On February 22, the US Securities and Exchange Commission (SEC) announced that it was amending its proxy rules to improve the "notice and access" model for furnishing proxy materials to shareholders. Under the model, issuers are permitted to post their proxy materials on the internet and send shareholders a "Notice of Internet Availability of Proxy Materials" (a Notice), directing shareholders to the website where the proxy materials may be found, in lieu of delivering a full set of proxy materials in paper accompanied by the above Notice.
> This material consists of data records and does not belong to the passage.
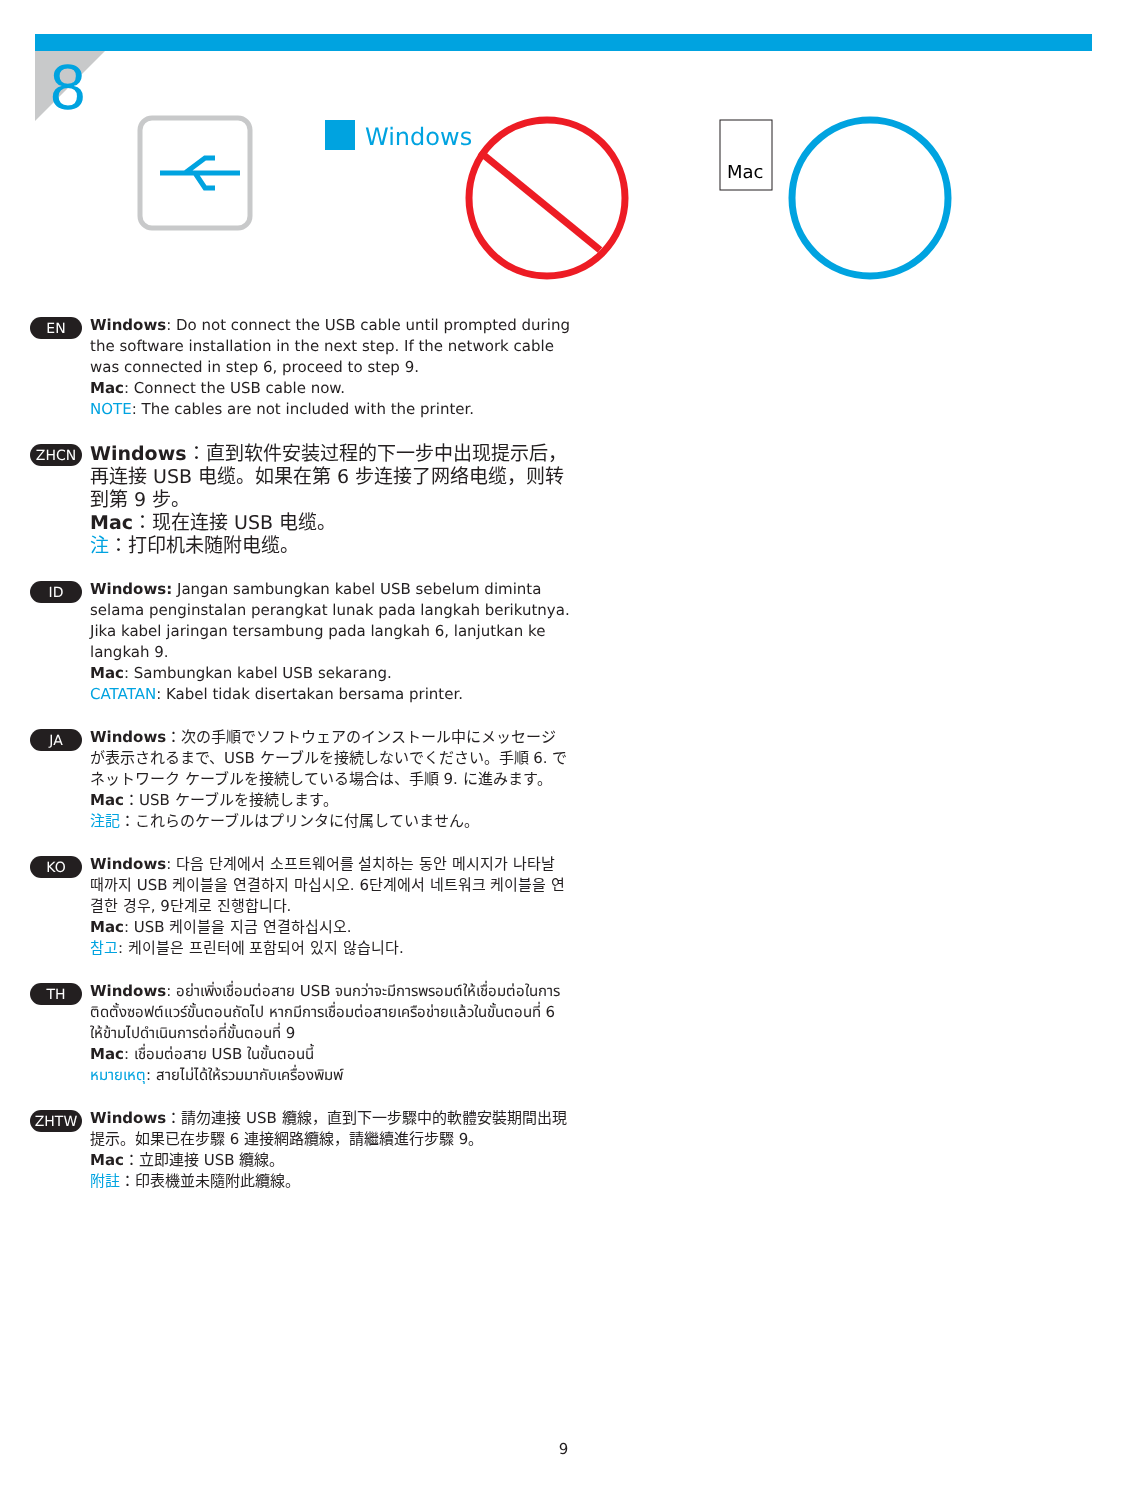8
Windows
Mac
EN
Windows: Do not connect the USB cable until prompted during the software installation in the next step. If the network cable was connected in step 6, proceed to step 9.
Mac: Connect the USB cable now.
NOTE: The cables are not included with the printer.
ZHCN
Windows：直到软件安装过程的下一步中出现提示后，再连接 USB 电缆。如果在第 6 步连接了网络电缆，则转到第 9 步。
Mac：现在连接 USB 电缆。
注：打印机未随附电缆。
ID
Windows: Jangan sambungkan kabel USB sebelum diminta selama penginstalan perangkat lunak pada langkah berikutnya. Jika kabel jaringan tersambung pada langkah 6, lanjutkan ke langkah 9.
Mac: Sambungkan kabel USB sekarang.
CATATAN: Kabel tidak disertakan bersama printer.
JA
Windows：次の手順でソフトウェアのインストール中にメッセージが表示されるまで、USB ケーブルを接続しないでください。手順 6. でネットワーク ケーブルを接続している場合は、手順 9. に進みます。
Mac：USB ケーブルを接続します。
注記：これらのケーブルはプリンタに付属していません。
KO
Windows: 다음 단계에서 소프트웨어를 설치하는 동안 메시지가 나타날 때까지 USB 케이블을 연결하지 마십시오. 6단계에서 네트워크 케이블을 연결한 경우, 9단계로 진행합니다.
Mac: USB 케이블을 지금 연결하십시오.
참고: 케이블은 프린터에 포함되어 있지 않습니다.
TH
Windows: อย่าเพิ่งเชื่อมต่อสาย USB จนกว่าจะมีการพรอมต์ให้เชื่อมต่อในการติดตั้งซอฟต์แวร์ขั้นตอนถัดไป หากมีการเชื่อมต่อสายเครือข่ายแล้วในขั้นตอนที่ 6 ให้ข้ามไปดำเนินการต่อที่ขั้นตอนที่ 9
Mac: เชื่อมต่อสาย USB ในขั้นตอนนี้
หมายเหตุ: สายไม่ได้ให้รวมมากับเครื่องพิมพ์
ZHTW
Windows：請勿連接 USB 纜線，直到下一步驟中的軟體安裝期間出現提示。如果已在步驟 6 連接網路纜線，請繼續進行步驟 9。
Mac：立即連接 USB 纜線。
附註：印表機並未隨附此纜線。
9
While the notice and access model, adopted in 2007, was intended to promote the use of the internet as a cost-efficient and reliable means of making proxy materials available to shareholders, the SEC has found lower shareholder response rates to proxy solicitations when the notice-only option is employed.
The SEC attributes the lower response rate in cases where the notice-only option is used to confusion among investors regarding the operation of the notice and access model. Thus, issuers and other soliciting persons will be provided additional flexibility under the amendments with respect to the format and content of the Notice, including being able to provide additional materials explaining the e-proxy rules, rather than being restricted to inclusion of the boilerplate-type language currently set out by the rules. Changes are also being made with respect to the time by which a soliciting person other than an issuer must send its Notice to shareholders. The effective date of the amendments, first proposed in October 2009, is March 29, 2010.
In addition to the introducing the above amendments, the SEC also published an Alert describing changes that went into effect in January 2010 eliminating discretionary voting by brokers in the election of directors and the effects of these changes on proxy voting. The SEC also launched a new website providing investors with general information respecting, among other things, proxy voting and e-proxy rules.